Mitigation (during incident)
- Activated circuit breaker for the offending template via control plane.
- Increased backoff and enabled global slow mode (reduce batch sizes, raise jitter).
- Provisioned additional fanout workers and expanded Kafka consumer group temporarily to drain safe backlog.
Postmortem actions
- Schema fix: dedupe key now {tenant_id, template_id, user_id}; added validation to reject ambiguous keys.
- Quotas: introduced per-template quotas and budget-based scheduling (tokens issued per minute per template).
- Adaptive retry: provider-aware backoff using feedback signals (429/5xx → exponential with larger cap; success → shrink).
- Preflight guard: dry-run validator for targeting queries estimating fanout cardinality; block if projected > threshold without explicit override.
- Chaos tests and load drills quarterly; runbooks with one-click template disable.
- Added SLO burn alerts tied to error budget consumption, not just static thresholds.
Impact
- Duration: 14 minutes; consumed ~65% of monthly error budget. No data loss; a small percentage delivered late beyond SLA.
## 5) Results and Next Iterations
Quantified results
- Latency: internal p95 from 420 ms → 180 ms (−57%); end-to-end p99 improved ~28% after batching and rate-limit tuning.
- Reliability: 99.96% availability over 6 months; retries reduced by 35% with adaptive policies.
- Cost: 38% lower compute per million deliveries via batching, zero-copy serialization, and right-sizing JVM heaps.
- Adoption: 14 teams migrated; decommissioned 9 legacy pipelines. Developer onboarding time averaged 4.5 days.
- Product impact: Some surfaces saw +12–18% CTR vs. legacy delivery due to timeliness and channel selection.
What I’d do with three more months
- Multi-armed bandit for channel selection (push vs. email vs. in-app) optimizing open/click given user context; guard with per-user fatigue.
- Self-serve targeting DSL with static analysis and cardinality estimates, plus a UI showing projected blast radius, cost, and SLO risk.
- Multi-region active-active with topic-level replication (cluster linking) and per-tenant failover playbooks; test RTO/RPO regularly.

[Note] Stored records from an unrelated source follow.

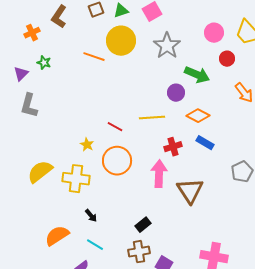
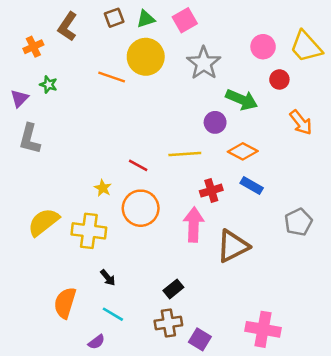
brown triangle: (190, 191) -> (233, 246), turned 36
orange semicircle: (57, 236) -> (65, 303), turned -40

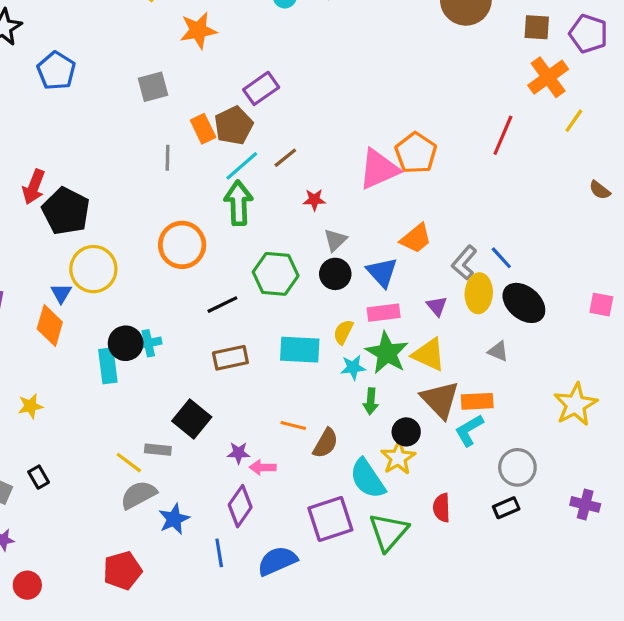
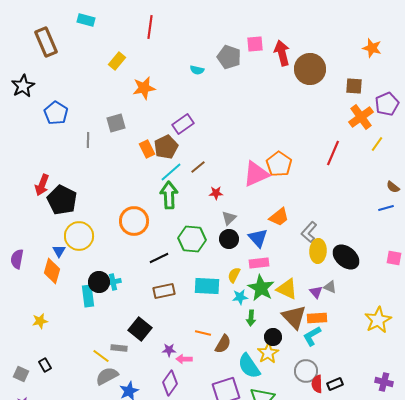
purple pentagon: (588, 34) -> (387, 104), moved, turned 30
gray line: (168, 158) -> (88, 140), moved
blue line: (501, 258) -> (386, 208), moved, turned -63
purple triangle: (437, 306) -> (316, 292), moved
gray circle: (517, 467) -> (306, 371), moved
red semicircle: (442, 508) -> (317, 384), moved

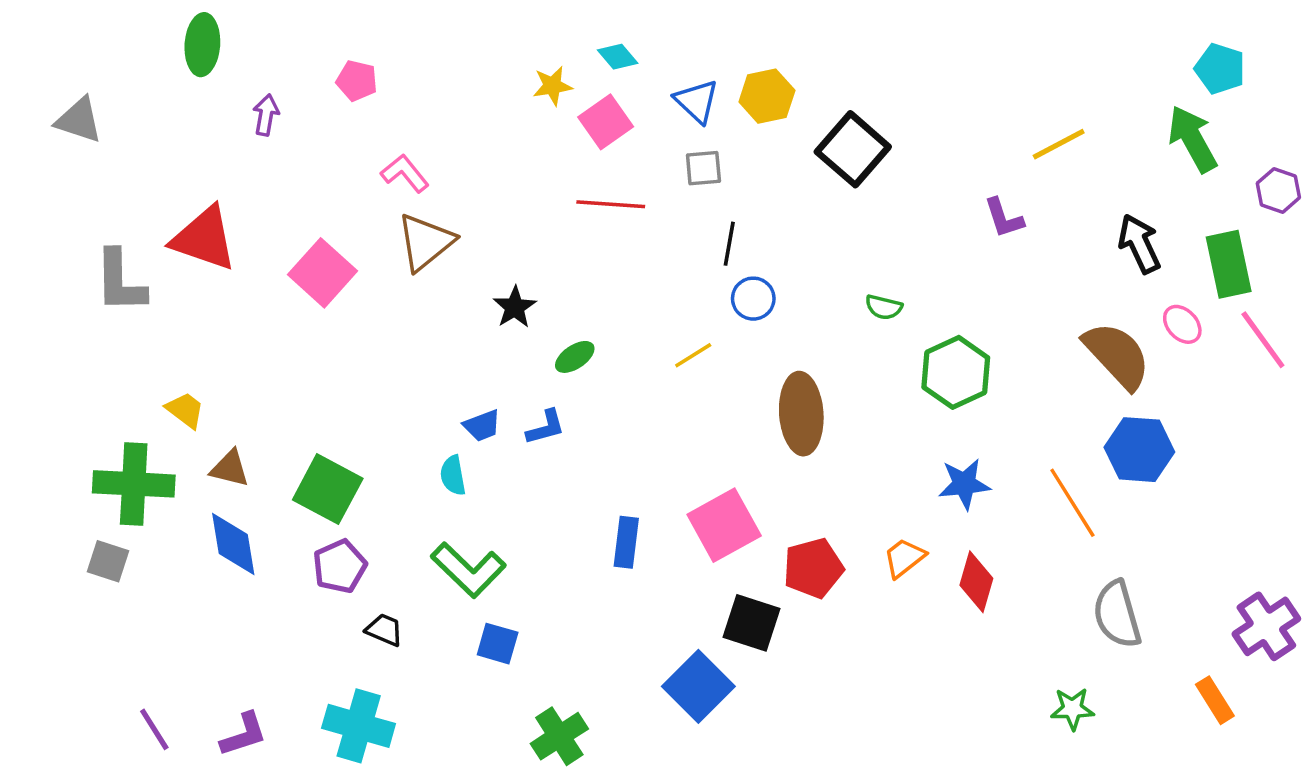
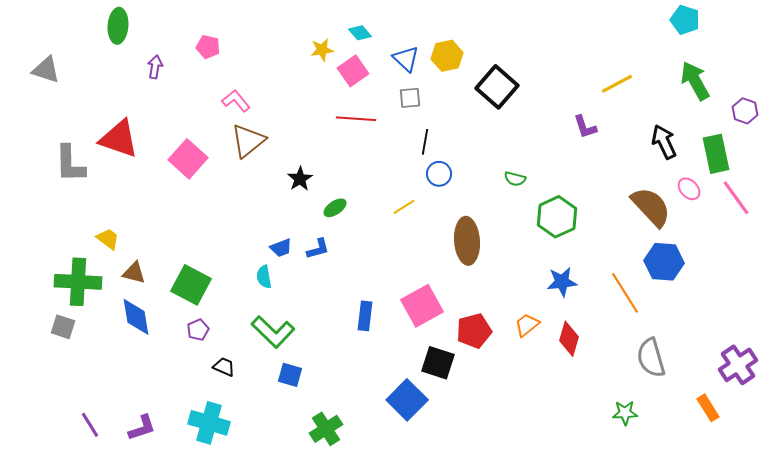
cyan pentagon: (1220, 69) -> (685, 20), moved
purple pentagon: (340, 566) -> (198, 330), size x0.7

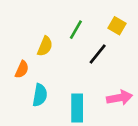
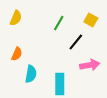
yellow semicircle: (45, 46) -> (16, 18), moved
pink arrow: (120, 98) -> (90, 65), moved

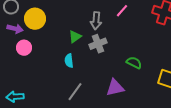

- End-to-end exactly-once for in-app channel using idempotent writes and deduped read models; maintain at-least-once for push/email.
- Full protobuf/Avro schema registry with backward/forward compatibility tests in CI; canary consumer verification before rollout.
How to adapt this template to your own project
- Swap the domain (e.g., feature flag service, rate limiter, ingestion pipeline) but keep the narrative: problem → design → scale → incident → impact.
- Provide concrete numbers, APIs, and data models from your experience.
- Tie choices to constraints (SLOs, cost, privacy). Show tradeoffs and what you’d improve next.